§ **VOTRE TÂCHE**: Poursuivez le texte ci-dessous sur les déportations d'Haïtiens par la République dominicaine, en reprenant juste après sa dernière phrase.

§ **TEXTE FOURNI**:
—————

Haïti-RD/Déportations : La société civile et le secteur religieux fixent les responsabilités et formulent des propositions
Position du secteur des droits humains, de la société civile et du secteur religieux haïtiens
Document soumis à AlterPresse le 27 juin 2015
« Il n’y aura pas de paix sur cette planète tant que les droits de l’Homme seront violés en quelque partie du monde », René Cassin
Les organisations des droits humains, de la société civile et du secteur religieux constatent, avec stupéfaction, les conditions infrahumaines, dégradantes et révoltantes dans lesquelles la République dominicaine déporte les compatriotes haïtiens et expulse des Dominicains (nes).
Après une première évaluation rapide de la situation, elles estiment qu’il y a déjà une grave crise humanitaire (selon les autorités haïtiennes, plus de 10, 000.00 personnes ont déjà été forcées à laisser le territoire dominicain dans les conditions déjà signalées, la plupart d’entre elles n’ont pas eu la possibilité de prendre leurs effets, certaines sont mortes en cours de route…).

—————

(Entrées de données enregistrées)
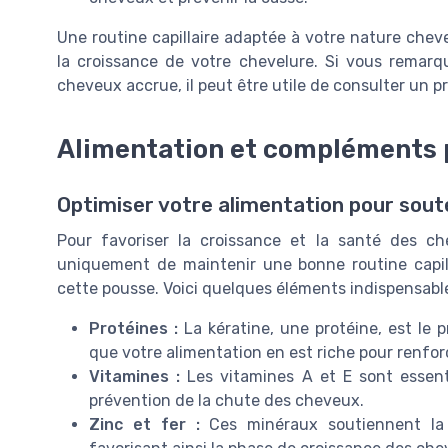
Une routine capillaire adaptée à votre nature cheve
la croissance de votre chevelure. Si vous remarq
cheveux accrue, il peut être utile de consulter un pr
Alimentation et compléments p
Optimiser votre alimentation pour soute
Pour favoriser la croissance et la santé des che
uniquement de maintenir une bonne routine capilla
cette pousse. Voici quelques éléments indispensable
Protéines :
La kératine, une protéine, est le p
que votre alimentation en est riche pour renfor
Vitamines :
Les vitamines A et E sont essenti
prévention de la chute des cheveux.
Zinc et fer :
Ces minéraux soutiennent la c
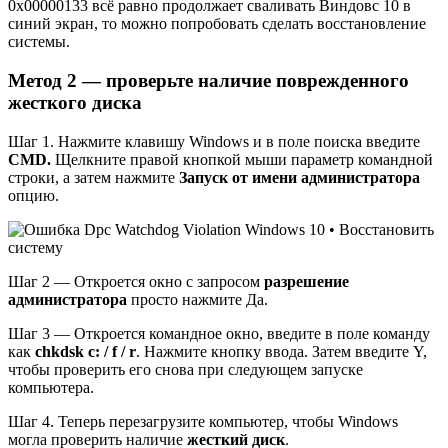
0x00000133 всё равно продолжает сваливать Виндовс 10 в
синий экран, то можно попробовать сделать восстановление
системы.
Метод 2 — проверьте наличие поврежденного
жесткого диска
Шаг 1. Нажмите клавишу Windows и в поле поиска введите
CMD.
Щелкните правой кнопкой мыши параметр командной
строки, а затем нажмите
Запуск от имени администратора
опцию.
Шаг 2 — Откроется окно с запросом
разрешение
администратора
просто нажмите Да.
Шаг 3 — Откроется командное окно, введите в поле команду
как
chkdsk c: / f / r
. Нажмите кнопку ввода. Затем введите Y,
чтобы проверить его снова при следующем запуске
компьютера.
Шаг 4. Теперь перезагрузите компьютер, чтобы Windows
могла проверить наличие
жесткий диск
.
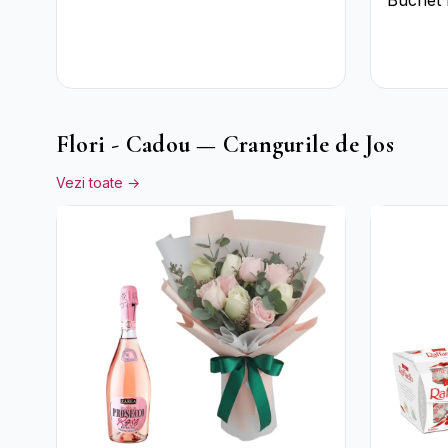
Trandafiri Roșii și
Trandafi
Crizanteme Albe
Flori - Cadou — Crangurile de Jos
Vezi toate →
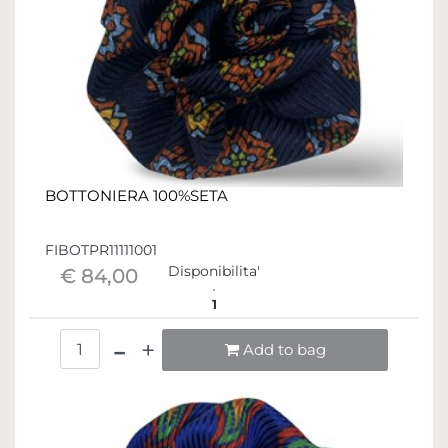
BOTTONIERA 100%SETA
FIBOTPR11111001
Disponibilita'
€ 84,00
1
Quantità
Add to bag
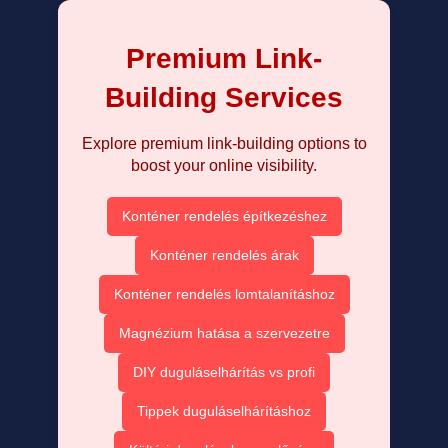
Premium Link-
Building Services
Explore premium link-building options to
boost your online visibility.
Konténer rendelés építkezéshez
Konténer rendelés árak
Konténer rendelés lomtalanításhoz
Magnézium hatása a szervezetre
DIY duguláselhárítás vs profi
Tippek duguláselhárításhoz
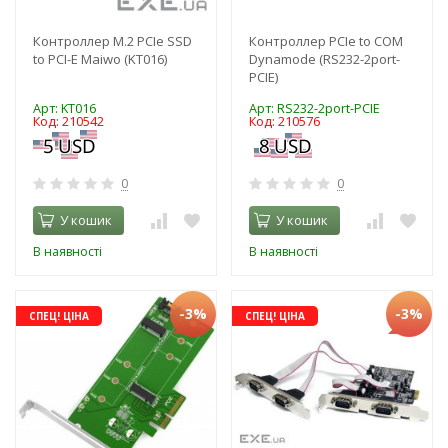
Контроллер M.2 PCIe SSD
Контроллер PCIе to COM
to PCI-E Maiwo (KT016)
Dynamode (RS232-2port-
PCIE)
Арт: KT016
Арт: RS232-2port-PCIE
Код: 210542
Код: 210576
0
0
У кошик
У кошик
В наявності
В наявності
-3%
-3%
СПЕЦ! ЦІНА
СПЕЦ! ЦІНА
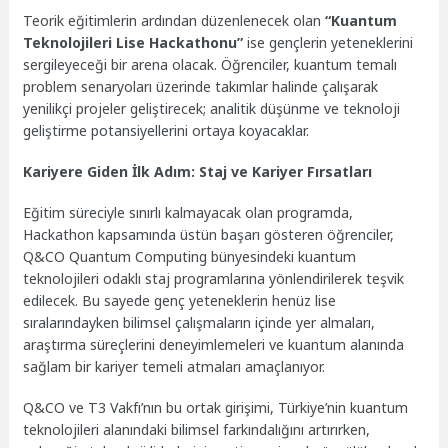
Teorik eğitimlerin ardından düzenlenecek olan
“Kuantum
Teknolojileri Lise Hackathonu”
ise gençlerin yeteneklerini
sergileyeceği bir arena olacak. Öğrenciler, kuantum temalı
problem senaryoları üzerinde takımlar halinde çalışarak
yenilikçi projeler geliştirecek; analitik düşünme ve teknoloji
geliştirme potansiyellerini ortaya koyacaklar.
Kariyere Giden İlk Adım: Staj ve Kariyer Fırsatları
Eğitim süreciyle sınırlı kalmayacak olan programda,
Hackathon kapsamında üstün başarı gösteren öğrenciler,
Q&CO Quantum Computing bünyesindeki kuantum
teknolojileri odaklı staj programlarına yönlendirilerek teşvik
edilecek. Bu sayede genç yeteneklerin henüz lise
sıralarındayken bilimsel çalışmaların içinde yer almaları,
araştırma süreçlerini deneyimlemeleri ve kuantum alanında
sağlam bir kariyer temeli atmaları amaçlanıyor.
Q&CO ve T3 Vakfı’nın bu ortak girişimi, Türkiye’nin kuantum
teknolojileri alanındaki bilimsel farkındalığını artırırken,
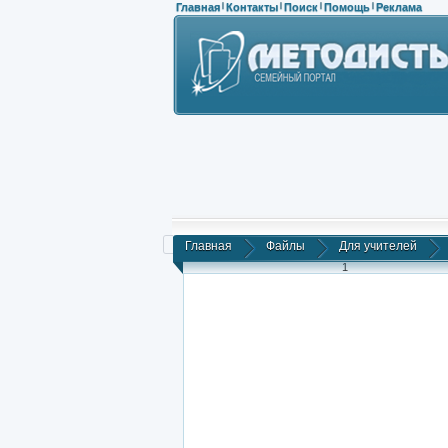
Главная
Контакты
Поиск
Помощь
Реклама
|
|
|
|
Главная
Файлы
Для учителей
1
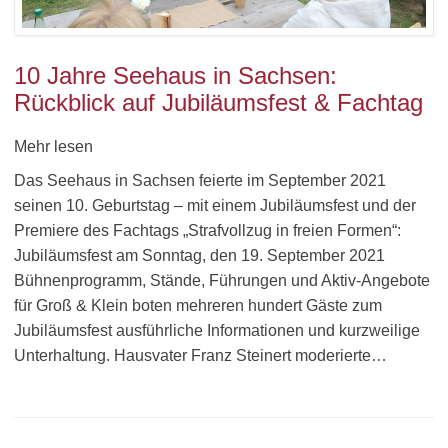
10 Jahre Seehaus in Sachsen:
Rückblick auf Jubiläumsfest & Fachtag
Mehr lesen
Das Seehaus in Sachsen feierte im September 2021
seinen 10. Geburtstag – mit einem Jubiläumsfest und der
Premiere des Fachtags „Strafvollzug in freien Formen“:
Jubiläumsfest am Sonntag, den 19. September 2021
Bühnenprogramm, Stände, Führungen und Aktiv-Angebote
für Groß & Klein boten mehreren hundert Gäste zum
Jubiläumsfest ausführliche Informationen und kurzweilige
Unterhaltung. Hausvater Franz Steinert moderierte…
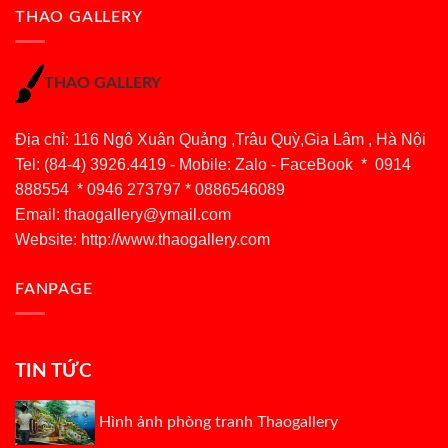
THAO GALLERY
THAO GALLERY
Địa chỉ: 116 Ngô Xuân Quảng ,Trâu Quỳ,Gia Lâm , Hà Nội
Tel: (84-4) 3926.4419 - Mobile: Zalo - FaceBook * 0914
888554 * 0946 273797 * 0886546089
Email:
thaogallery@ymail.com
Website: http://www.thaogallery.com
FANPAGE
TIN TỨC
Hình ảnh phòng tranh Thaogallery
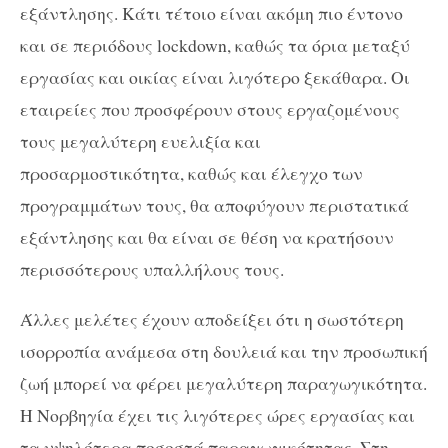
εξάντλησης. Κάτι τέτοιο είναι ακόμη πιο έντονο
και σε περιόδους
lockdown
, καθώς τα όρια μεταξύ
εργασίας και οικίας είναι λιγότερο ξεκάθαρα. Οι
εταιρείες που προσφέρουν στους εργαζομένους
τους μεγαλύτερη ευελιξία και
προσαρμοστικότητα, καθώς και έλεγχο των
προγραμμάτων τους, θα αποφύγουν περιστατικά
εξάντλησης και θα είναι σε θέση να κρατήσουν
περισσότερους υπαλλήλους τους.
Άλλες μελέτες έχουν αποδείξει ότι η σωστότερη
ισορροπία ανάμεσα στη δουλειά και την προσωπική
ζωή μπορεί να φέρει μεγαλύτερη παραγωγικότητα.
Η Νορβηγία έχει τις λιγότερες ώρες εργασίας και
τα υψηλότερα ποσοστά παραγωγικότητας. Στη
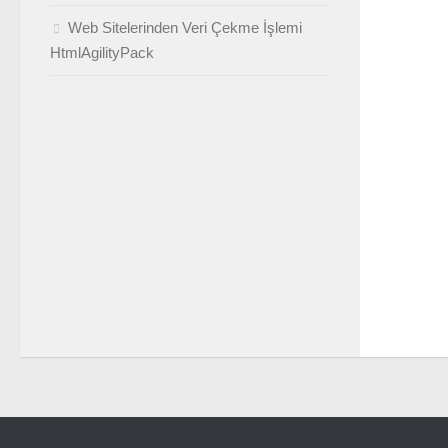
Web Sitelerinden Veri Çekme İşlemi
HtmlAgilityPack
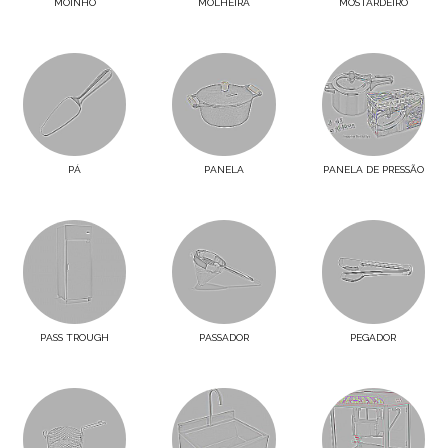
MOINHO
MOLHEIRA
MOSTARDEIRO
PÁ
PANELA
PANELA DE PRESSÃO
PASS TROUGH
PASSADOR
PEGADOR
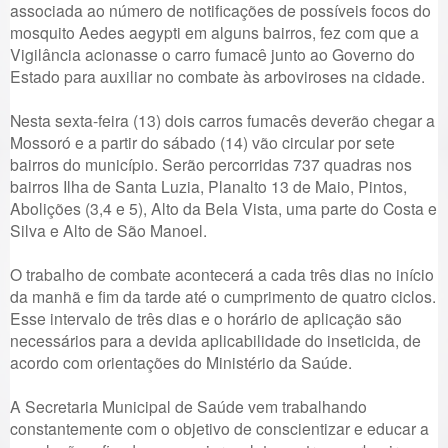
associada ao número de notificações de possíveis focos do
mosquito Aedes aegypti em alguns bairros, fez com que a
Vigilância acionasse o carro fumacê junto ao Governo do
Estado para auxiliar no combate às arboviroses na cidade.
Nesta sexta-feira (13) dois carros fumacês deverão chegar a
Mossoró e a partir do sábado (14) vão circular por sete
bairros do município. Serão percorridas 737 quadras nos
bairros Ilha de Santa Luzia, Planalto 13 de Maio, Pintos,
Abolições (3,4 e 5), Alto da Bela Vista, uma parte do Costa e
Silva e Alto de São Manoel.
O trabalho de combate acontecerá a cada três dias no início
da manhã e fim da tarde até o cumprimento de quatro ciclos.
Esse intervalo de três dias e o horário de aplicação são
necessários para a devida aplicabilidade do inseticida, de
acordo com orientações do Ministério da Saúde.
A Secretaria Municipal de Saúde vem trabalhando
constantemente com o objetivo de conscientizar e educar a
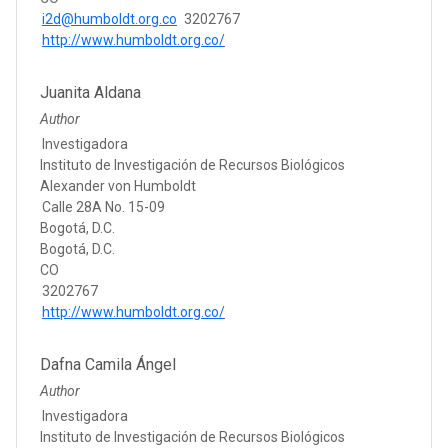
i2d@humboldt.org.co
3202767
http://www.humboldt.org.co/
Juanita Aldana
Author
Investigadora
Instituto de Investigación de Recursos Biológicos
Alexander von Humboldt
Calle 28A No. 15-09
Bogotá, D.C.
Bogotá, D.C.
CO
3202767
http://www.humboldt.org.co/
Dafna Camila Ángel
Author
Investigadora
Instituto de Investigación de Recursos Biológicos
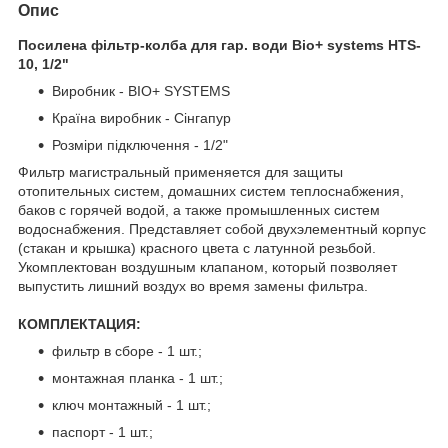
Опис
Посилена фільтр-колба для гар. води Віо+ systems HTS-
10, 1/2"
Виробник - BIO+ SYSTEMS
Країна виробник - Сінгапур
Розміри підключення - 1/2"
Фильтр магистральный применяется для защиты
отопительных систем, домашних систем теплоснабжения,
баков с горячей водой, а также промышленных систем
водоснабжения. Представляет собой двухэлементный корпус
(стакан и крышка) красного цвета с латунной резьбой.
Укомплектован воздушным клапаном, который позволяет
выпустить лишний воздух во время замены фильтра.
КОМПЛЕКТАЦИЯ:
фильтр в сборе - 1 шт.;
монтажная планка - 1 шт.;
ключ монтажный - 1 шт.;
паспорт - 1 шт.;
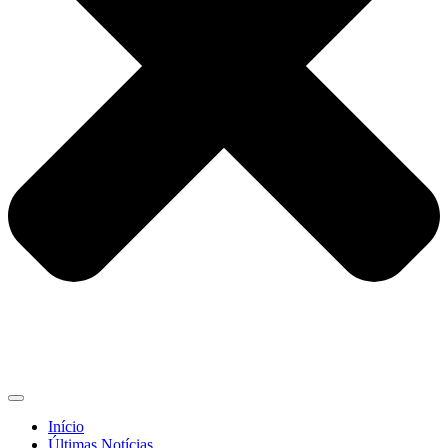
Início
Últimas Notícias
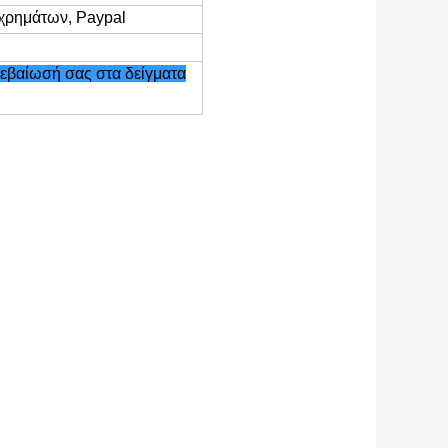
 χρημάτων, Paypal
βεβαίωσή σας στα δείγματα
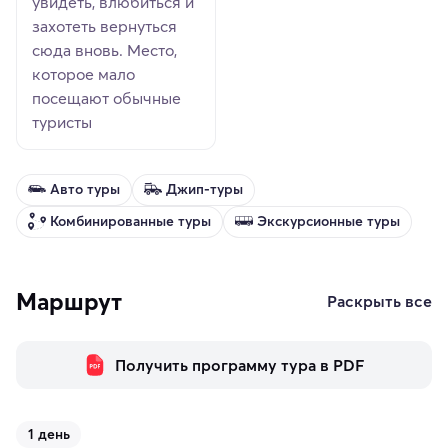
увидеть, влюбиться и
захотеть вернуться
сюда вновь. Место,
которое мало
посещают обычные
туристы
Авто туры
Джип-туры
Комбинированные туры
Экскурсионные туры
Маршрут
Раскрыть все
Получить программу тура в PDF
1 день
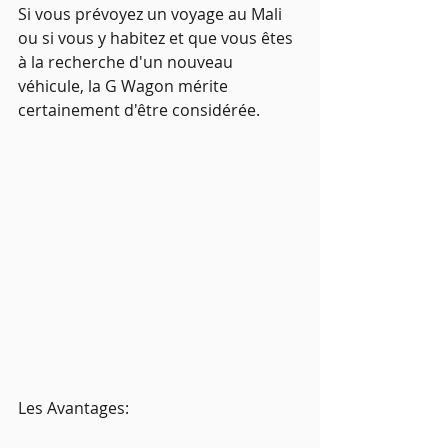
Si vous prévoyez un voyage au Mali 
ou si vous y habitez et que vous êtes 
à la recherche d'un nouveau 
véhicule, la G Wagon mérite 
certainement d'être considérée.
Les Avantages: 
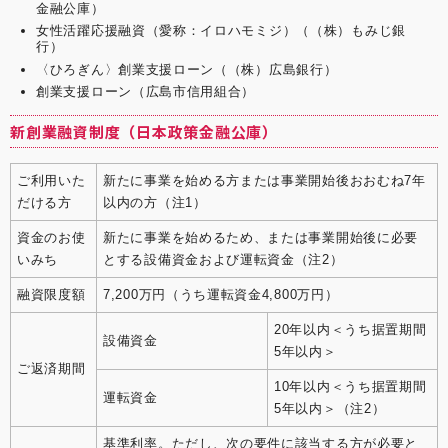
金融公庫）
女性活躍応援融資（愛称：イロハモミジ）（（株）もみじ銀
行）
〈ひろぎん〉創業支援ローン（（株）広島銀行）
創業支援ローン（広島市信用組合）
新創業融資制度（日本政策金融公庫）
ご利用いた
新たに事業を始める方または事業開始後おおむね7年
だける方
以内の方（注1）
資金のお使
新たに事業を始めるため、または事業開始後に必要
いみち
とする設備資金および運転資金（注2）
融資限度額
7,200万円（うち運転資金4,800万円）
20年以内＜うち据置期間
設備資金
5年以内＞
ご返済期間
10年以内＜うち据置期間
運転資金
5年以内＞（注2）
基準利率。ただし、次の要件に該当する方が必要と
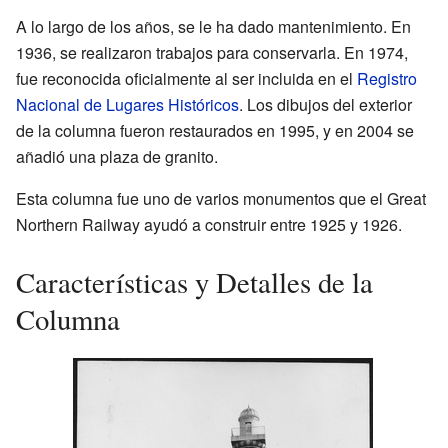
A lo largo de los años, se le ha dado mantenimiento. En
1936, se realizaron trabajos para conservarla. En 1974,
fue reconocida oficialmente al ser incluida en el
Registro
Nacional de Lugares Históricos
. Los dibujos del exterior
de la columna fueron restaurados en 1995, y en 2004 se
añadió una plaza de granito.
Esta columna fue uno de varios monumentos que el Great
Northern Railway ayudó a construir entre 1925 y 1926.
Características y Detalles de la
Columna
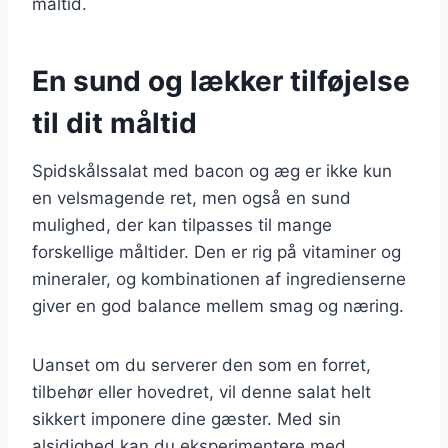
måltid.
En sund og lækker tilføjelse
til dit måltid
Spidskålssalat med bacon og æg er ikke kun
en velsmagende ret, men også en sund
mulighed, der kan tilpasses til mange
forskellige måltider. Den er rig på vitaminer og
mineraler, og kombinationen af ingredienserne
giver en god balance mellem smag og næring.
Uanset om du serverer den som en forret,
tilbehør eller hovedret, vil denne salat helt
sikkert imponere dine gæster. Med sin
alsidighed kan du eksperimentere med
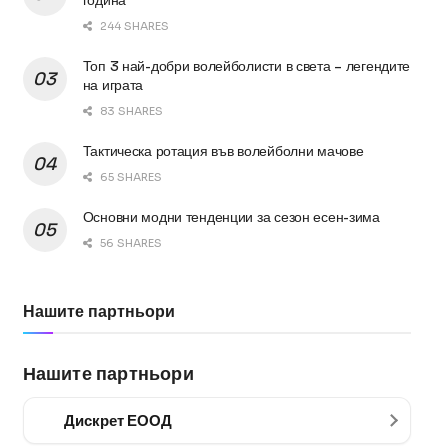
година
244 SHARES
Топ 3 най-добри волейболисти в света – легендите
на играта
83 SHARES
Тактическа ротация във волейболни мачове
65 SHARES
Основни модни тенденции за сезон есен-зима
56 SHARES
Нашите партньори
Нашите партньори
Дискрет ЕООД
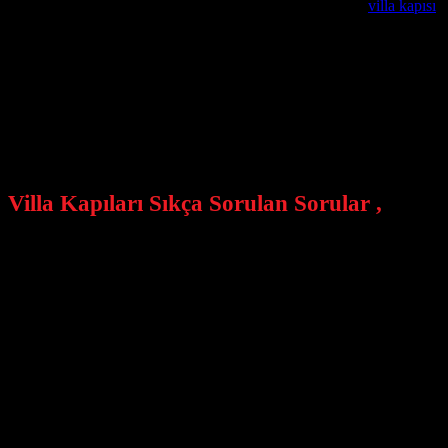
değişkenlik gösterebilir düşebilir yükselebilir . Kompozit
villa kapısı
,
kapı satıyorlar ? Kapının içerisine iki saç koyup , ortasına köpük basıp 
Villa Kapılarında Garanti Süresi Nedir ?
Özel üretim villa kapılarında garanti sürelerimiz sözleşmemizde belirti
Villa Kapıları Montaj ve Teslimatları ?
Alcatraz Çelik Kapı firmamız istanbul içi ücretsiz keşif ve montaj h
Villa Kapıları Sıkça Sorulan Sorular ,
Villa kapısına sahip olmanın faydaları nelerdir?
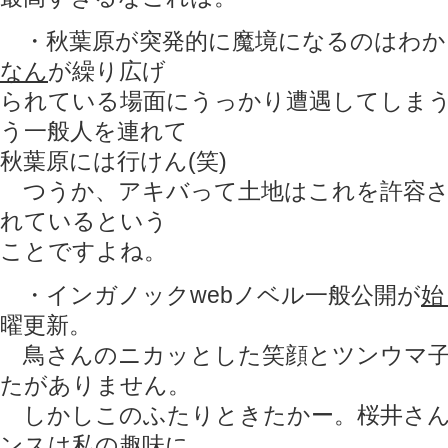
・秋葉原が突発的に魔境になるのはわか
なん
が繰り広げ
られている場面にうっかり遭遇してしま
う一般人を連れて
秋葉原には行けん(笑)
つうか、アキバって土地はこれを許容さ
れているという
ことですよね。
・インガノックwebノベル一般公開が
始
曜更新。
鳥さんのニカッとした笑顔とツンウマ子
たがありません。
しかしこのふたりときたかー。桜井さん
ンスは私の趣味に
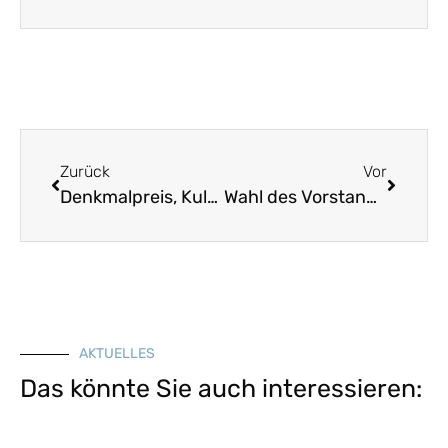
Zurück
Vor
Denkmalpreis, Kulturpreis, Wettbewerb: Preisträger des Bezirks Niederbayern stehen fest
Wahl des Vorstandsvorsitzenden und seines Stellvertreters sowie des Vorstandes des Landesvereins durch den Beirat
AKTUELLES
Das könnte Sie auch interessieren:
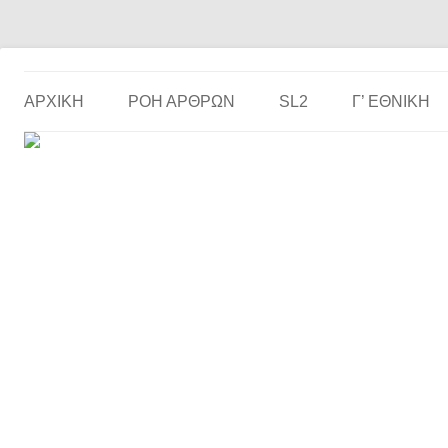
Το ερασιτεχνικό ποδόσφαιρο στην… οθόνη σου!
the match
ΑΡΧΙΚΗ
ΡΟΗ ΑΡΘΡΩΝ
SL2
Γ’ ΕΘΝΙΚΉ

—————

§ **RÉPONSE À L'EXERCICE**:
Les organisations des droits humains, de la société civile et du secteur religieux estiment aussi que la situation donne lieu à de graves violations des droits fondamentaux et de la dignité humaine, laquelle situation doit révolter la conscience de l’État haïtien et de la communauté internationale dans son ensemble. En effet, le respect de la dignité humaine constitue le fondement de la Charte des Nations Unies et une obligation internationale collective (voir, à ce propos, le préambule et les articles 55, 56 de la Charte de l’ONU).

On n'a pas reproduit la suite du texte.